Dimitrov delivered a speech on the implementation of key reforms in Macedonia. He started saying that the elections held in December gave a new face to the country.
“We are now more mature and we will build a genuine European democracy,” stated Dimitrov.
He expresses the will of the new government “to have media that are free because we need informed citizens, to have courts and judges that are independent and free of political interferes. We want a Parliament that it is functional.”
He also underlined the importance of reforms that secure the rule of law.
In terms of foreign policy, he showed the will to join NATO and to have good relationships with the neighbours.
Dimitrov said that “the primary tasks of foreign policy are to solve problems, to open doors, to build bridges and to invest in friendship”.
A primary goal is to join the EU but as Dimitrov stated “not for the sake of joining but for the sake of making of Macedonia a European democracy.”
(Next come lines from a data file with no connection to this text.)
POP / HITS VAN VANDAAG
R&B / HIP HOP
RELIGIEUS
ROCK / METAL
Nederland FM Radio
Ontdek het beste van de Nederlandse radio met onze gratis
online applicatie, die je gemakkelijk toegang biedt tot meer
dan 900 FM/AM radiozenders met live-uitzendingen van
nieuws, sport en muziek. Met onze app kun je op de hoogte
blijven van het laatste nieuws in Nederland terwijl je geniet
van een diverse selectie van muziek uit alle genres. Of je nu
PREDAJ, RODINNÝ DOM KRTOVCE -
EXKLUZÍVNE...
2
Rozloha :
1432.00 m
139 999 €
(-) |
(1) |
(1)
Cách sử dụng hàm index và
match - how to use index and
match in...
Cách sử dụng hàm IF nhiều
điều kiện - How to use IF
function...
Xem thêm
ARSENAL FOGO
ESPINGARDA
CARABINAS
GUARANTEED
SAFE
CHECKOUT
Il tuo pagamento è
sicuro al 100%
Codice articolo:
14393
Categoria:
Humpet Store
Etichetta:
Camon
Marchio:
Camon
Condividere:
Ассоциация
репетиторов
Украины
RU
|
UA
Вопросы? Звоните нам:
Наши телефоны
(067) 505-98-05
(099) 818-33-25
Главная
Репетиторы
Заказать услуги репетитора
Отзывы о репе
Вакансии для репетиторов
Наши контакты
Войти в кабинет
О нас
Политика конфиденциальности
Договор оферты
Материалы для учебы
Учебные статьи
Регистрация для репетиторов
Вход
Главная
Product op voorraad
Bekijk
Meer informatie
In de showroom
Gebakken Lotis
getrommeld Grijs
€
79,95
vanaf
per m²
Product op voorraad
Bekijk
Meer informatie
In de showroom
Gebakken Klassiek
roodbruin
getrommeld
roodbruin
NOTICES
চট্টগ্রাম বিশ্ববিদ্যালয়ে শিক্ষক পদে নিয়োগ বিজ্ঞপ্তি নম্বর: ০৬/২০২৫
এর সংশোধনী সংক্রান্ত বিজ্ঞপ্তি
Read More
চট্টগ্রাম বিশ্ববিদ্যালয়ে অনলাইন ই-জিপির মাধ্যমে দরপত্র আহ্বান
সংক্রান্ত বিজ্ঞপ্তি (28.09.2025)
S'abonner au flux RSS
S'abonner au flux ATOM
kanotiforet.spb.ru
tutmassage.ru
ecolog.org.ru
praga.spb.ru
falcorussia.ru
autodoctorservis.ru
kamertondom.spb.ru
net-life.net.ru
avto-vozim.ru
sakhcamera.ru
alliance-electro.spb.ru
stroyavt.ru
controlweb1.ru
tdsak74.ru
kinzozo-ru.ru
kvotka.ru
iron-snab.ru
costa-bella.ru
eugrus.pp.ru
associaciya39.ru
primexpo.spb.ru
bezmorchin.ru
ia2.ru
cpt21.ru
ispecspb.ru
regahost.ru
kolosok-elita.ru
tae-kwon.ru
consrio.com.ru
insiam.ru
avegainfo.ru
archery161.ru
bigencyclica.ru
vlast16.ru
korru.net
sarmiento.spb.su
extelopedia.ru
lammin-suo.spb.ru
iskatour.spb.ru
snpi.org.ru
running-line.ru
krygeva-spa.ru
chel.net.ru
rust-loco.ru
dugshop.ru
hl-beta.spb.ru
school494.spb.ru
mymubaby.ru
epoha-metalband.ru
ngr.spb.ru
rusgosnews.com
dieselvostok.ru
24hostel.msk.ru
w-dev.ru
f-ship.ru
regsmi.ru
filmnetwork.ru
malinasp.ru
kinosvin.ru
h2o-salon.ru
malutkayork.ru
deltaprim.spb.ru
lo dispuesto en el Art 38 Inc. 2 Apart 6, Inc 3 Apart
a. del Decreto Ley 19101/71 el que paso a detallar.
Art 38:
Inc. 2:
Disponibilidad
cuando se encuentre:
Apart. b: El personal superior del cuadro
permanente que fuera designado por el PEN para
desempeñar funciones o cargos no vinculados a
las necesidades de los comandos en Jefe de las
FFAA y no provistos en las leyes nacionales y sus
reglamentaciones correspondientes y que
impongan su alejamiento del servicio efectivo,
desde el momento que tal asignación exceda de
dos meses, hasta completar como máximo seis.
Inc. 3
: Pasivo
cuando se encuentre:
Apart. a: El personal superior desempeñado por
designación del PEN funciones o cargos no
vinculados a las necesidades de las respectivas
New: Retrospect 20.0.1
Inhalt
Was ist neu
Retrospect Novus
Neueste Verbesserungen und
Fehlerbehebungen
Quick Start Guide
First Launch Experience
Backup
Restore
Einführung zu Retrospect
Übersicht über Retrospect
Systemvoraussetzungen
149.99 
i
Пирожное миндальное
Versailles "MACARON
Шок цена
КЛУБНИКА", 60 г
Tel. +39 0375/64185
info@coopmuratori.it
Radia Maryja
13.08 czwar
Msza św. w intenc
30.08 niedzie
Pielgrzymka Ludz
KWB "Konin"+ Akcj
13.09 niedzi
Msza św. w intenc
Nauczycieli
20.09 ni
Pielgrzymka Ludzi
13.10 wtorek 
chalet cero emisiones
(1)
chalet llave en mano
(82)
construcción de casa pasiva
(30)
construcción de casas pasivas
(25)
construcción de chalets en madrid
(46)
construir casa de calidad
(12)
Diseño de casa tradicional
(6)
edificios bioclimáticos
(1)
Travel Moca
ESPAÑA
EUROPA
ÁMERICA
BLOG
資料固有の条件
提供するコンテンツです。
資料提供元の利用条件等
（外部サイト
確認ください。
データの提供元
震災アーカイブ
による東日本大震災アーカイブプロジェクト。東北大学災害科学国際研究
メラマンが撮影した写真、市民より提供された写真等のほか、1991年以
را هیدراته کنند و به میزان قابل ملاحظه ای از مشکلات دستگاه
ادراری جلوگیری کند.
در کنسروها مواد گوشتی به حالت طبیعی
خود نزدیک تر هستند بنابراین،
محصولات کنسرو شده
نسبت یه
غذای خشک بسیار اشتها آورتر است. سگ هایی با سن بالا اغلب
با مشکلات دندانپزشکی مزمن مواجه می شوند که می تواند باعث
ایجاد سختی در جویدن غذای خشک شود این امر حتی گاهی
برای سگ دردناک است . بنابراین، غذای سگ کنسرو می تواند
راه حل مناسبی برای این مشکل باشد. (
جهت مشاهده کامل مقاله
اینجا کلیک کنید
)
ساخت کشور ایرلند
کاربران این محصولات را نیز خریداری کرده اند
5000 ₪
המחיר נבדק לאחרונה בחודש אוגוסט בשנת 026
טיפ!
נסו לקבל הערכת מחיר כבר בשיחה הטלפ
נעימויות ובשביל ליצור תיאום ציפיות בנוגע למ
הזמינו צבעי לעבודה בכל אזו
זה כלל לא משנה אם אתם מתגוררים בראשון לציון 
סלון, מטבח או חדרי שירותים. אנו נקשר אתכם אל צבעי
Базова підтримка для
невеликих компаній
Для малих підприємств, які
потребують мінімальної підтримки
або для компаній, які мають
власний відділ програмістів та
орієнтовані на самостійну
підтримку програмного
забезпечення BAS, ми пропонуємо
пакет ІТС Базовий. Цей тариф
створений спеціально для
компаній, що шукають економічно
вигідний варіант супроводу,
He added that the region of the Balkans is such an integral part of European security.
“I am here to try to convince you that it is worth investing in our region, it is good for us but it is good also for Europe,” stated Dimitrov.
He talked about regional issues, stating that “we believe that the primary tasks of foreign policy are to solve problems, to open doors, and to build bridges and to invest in friendship.” In the Western Balkans “we need a realistic and tangible European perspective and we need tangible and serious reforms.”
He referred to the Thessaloniki meeting held on 5 October 2017, saying that this meeting was very important in “building trust, confidence-building measures, establishing good relations with Minister Kotzias.” (Nikos Kotzias, Minister of Foreign Affairs of Greece)
“We are fully aware that we cannot fight away in by making Greece an adversary, we have to talk our way in, and start a process to get even closer, and be a close friend and a future allay with Greece. […] I really think that it will be to the benefits of our citizens to work on understanding and friendships. We have to try to change the perspective on how we see this issue, and try to find a way where both countries feel comfortable.”
The Thessaloniki meeting that included also Albania and Bulgaria was for Dimitrov a way “to try to invest in a positive vision for the region, to find issues that connect us, and to become future European allies.”
“Hopefully, there is a lesson here for Europe and for the broader international community, because my country was locked in a waiting room for several years, and this is not a sustainable positive strategy to make it”, said Dimitrov.
Now “the country is more optimistic about its future, the support of European integration has increased up to 77%. About 60% of the citizens support the policies of the new government. We now have to deliver the hope, this is our goal.”
He concluded addressing to the European Institutions.
“Please, think about my country as a country of opportunity now and not as a country of crisis. It is probably a chance for Europe to show that not only it can help out a negative dynamic, but it can also help to create a positive result. If there is a region where Europe can make a real difference is definitely the region of the Western Balkans. Our future is with you and it is time for us to step it up and it is time for you to be more engaged with us,” stated Dimitrov.